Government to engage cement producers on prices
THE Ministry of Industry and Commerce is set to engage local cement producers on pricing with a view of reducing the cost to make it affordable for most people without compromising on quality.
The country has three major cement producers – Pretoria Portland Cement (PPC), Lafarge Cement Zimbabwe and SinoZim.
A 10kg bag ranges between US$10-12. Last week, Senators raised concern that the local product is far more expensive when compared to Zambia-manufactured cement.
The Zambian product costs between US$3.50 and US$6 and Senators said locals might end up opting to import.
In response, Industry and Commerce minister, Dr Sekai Nzenza, said although the Zambia product is cheap, they hardly match local products on quality.
She acknowledged price differences but said since cement is a key product in construction, infrastructure and housing, there should be no compromise on quality.
The minister said a report from the Consumer Protection Council indicated that the local cement is of high quality compared to that from Zambia.
“The prices that you have made reference to are true.
In Zambia, it varies from US$3.50 to US$6.
“There are differences on the cement that is manufactured in Zambia and the one that we have in Zimbabwe,” said Dr Nzenza.
“The differences are in quality and standards. I have a report that came from the Consumer Protection Council and they have highlighted that the cement from Zambia does not set very well when you apply it on the floor and if you use it on the wall, that wall may collapse.
“As the custodians of quality and standards in this country, we do not want to see that happening,” she said.
To buttress the high quality of the local product, Dr Nzenza said cement from SinoZim has been used in the construction of the new Parliament building in Mount Hampden near Harare and it is the same cement that is being used on the major roads like the one from Beitbridge to Chirundu.
“It’s a strong type of cement. Be that as it may, I urge that as Zimbabweans, we should look at the durability of this product because such type of cement will last a long time.
“As a ministry, we will talk to those that produce cement so that they can reduce their price so that it can be affordable to the majority of the people,” said Dr Nzenza.
Under the Second Republic, the Government has among other fundamentals, prioritised infrastructural development to promote economic growth and development in line with Vision 2030, where an upper-middle-income economy status is targeted.

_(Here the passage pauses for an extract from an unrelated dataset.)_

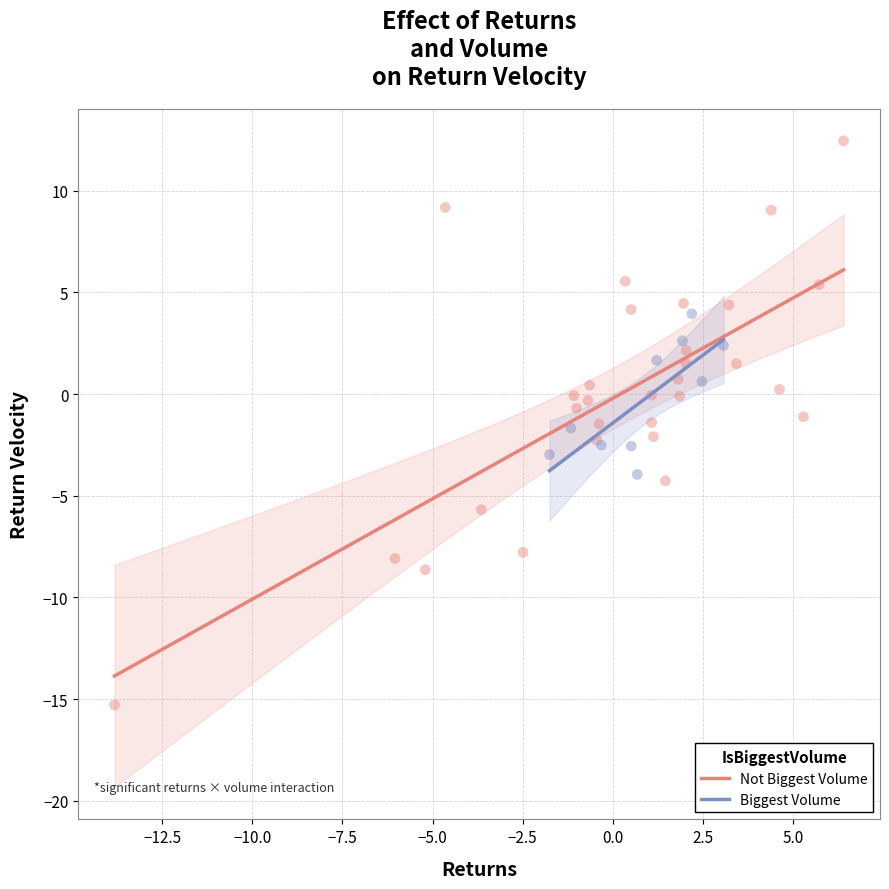

Which series has the largest Y range (max minus min)?

Not Biggest Volume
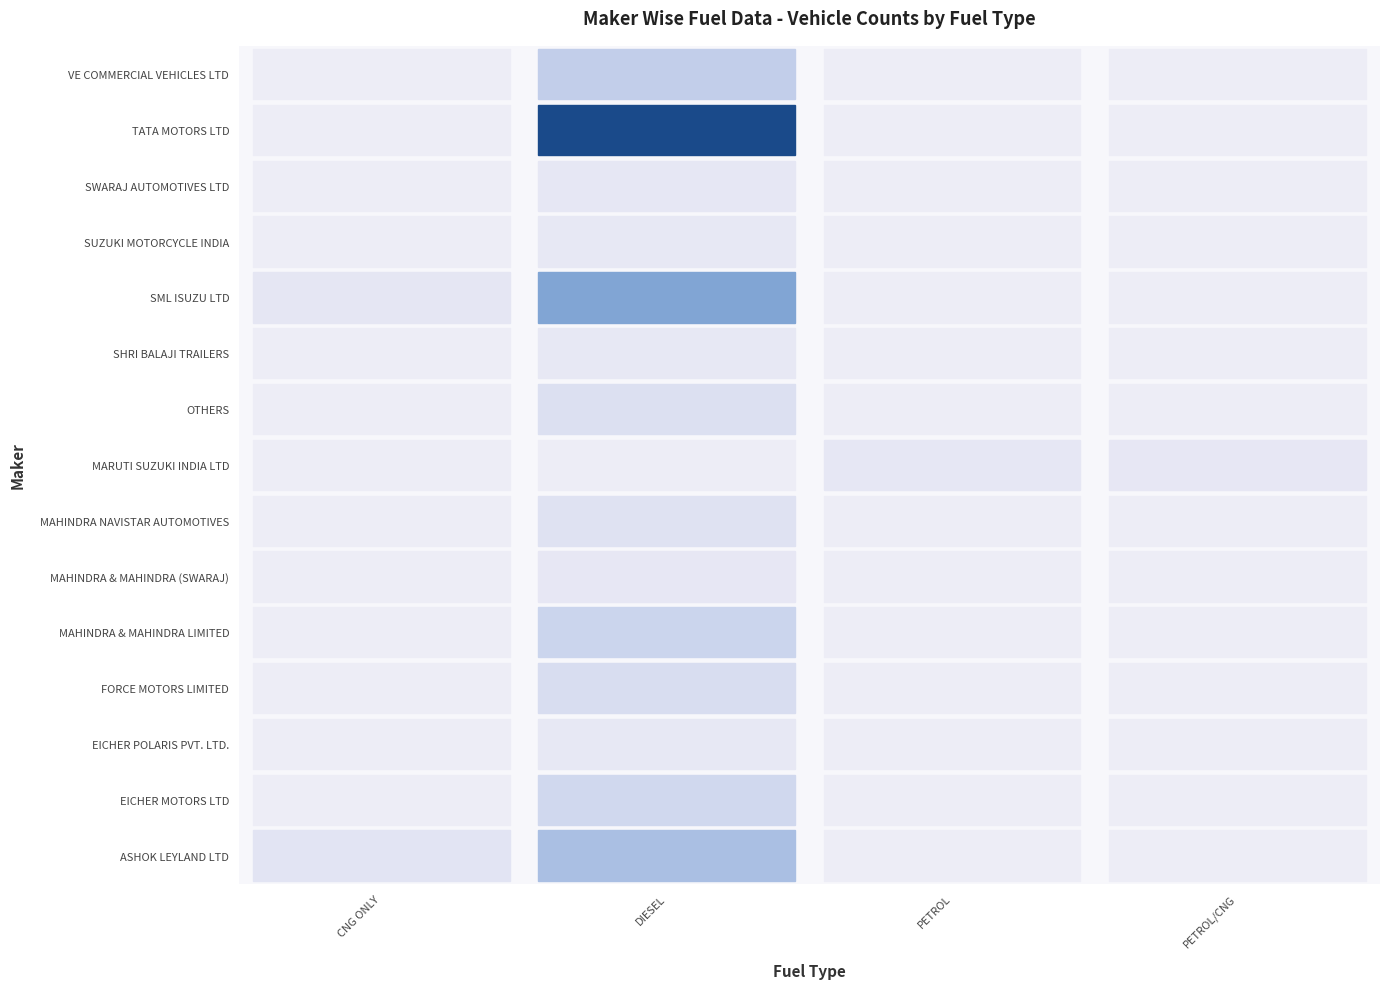

What is the maximum value shown in the chart?

249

Huge quantities of cement are being used in various projects nationwide that include the Lake Gwayi-Shangani investment, the US$1,4 billion Hwange Thermal Power Expansion project and Kariba South Hydropower Station expansion project.
Other massive infrastructural development projects such as the Bulawayo-Beitbridge Highway rehabilitation project are also ongoing.
Similarly, Zimbabwe is experiencing a massive boom in housing construction spearheaded by the Government and private developers, a development which has choked supplies of critical raw materials with suppliers now struggling to cope with rising demand.
The spike in demand for cement is seen as a positive signal of economic growth and a confidence booster in the country.